Source passage:

============

Perhaps most remarkably, when measured against the new kit Tomax sold, the refurbished products had a lower return rate on the customer’s side. This was commercial success and sustainability in action, and showed that extending the life of products made sense all round.

Jamie brings refreshing simplicity to his memory of this time: ‘We could handle loads of product every day and it was good fun’. Can we trim this down a bit?

‘Better than new’

Confident about the benefits of circular technology, Jamie states that in all his years of working with vendor-backed, remanufactured products that have been through rigorous retesting, he has found them to be ‘as good as, if not better than new’.

But he’s clear that change is not rolling out fast enough across industries due to regulatory obstacles or lack of education:

‘Organisations need to trust remanufactured technology as a no-brainer solution to stretched budgets, lagging supply chains, and the climate crisis. More people need to catch on that this technology is available, inexpensive, and does exactly the same job as new.’

Circularity First unified Jamie’s insights and experiences with its core mission of keeping technology in use for longer and pushing products to fulfil their potential lifespan.

============

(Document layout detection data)
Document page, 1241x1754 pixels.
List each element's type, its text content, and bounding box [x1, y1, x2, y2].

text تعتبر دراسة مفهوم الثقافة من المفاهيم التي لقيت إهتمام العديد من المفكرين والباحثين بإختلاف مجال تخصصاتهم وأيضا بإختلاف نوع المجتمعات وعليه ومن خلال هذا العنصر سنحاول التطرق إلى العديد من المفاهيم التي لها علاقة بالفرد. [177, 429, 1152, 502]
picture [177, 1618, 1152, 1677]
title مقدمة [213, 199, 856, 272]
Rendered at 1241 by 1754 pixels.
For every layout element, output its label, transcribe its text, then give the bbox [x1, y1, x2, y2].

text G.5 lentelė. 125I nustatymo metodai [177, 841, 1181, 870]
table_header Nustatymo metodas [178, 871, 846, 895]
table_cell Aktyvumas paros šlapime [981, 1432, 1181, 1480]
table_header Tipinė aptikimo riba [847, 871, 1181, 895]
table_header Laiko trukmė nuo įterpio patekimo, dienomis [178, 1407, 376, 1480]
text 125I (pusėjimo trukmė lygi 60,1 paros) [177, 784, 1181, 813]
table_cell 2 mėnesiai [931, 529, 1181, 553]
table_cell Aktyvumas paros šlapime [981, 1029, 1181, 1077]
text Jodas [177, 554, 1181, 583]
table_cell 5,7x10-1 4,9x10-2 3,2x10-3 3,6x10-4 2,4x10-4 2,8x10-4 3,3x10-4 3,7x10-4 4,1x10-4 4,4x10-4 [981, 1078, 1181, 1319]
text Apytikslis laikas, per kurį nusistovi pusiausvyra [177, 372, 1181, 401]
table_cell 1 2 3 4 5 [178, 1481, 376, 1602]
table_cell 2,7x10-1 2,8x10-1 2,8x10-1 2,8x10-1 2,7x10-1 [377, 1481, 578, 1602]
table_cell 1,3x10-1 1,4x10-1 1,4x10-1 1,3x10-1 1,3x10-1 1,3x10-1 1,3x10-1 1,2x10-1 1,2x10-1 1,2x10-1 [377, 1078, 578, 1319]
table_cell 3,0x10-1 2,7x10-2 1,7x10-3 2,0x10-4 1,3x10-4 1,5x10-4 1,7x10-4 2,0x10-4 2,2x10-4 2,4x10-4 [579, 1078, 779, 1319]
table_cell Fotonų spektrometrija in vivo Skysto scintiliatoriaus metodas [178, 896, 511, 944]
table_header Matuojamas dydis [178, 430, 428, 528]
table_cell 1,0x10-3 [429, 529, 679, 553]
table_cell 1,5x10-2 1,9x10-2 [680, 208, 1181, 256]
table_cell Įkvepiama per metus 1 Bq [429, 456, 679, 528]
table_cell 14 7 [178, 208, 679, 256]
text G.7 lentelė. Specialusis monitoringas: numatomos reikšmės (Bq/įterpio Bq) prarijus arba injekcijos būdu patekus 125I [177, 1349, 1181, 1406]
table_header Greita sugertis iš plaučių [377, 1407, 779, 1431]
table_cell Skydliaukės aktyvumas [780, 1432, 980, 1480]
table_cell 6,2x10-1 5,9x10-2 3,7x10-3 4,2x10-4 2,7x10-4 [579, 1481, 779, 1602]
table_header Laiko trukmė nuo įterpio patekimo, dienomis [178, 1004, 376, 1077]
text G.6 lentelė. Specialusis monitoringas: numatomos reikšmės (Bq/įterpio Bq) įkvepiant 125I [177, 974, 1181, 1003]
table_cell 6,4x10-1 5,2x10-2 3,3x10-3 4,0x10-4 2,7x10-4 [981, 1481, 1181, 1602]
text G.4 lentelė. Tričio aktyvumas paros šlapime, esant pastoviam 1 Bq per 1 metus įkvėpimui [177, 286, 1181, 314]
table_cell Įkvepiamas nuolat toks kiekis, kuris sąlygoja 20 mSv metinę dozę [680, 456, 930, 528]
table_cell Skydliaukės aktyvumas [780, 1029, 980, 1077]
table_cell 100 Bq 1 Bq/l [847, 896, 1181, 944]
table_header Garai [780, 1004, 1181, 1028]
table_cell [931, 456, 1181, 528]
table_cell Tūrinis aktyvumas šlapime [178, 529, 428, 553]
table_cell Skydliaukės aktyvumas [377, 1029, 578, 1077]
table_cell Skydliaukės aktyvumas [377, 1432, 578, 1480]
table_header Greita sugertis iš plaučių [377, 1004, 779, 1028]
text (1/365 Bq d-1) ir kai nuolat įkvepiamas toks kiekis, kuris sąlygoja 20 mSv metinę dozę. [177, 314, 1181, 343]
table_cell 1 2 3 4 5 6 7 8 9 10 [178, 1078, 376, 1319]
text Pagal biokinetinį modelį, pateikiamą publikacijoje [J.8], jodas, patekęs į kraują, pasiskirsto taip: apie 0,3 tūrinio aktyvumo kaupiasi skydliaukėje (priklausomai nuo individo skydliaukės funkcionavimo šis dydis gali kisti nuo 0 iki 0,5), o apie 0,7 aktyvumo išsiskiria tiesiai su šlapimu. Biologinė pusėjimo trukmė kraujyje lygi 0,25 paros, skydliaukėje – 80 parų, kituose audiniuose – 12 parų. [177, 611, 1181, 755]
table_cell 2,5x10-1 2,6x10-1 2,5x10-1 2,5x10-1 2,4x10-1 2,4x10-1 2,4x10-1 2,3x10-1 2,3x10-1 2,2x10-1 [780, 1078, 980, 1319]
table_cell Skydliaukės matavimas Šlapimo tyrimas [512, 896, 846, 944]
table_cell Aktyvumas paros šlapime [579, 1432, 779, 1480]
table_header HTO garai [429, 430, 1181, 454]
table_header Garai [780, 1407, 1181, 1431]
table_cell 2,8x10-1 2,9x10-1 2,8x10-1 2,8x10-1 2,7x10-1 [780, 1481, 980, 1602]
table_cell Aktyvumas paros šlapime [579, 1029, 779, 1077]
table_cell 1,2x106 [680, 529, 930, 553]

============

Required action: Reproduce the passage on refurbished technology word for word, from its first line to its last.

Solution to the problem:
Perhaps most remarkably, when measured against the new kit Tomax sold, the refurbished products had a lower return rate on the customer’s side. This was commercial success and sustainability in action, and showed that extending the life of products made sense all round.

Jamie brings refreshing simplicity to his memory of this time: ‘We could handle loads of product every day and it was good fun’. Can we trim this down a bit?

‘Better than new’

Confident about the benefits of circular technology, Jamie states that in all his years of working with vendor-backed, remanufactured products that have been through rigorous retesting, he has found them to be ‘as good as, if not better than new’.

But he’s clear that change is not rolling out fast enough across industries due to regulatory obstacles or lack of education:

‘Organisations need to trust remanufactured technology as a no-brainer solution to stretched budgets, lagging supply chains, and the climate crisis. More people need to catch on that this technology is available, inexpensive, and does exactly the same job as new.’

Circularity First unified Jamie’s insights and experiences with its core mission of keeping technology in use for longer and pushing products to fulfil their potential lifespan.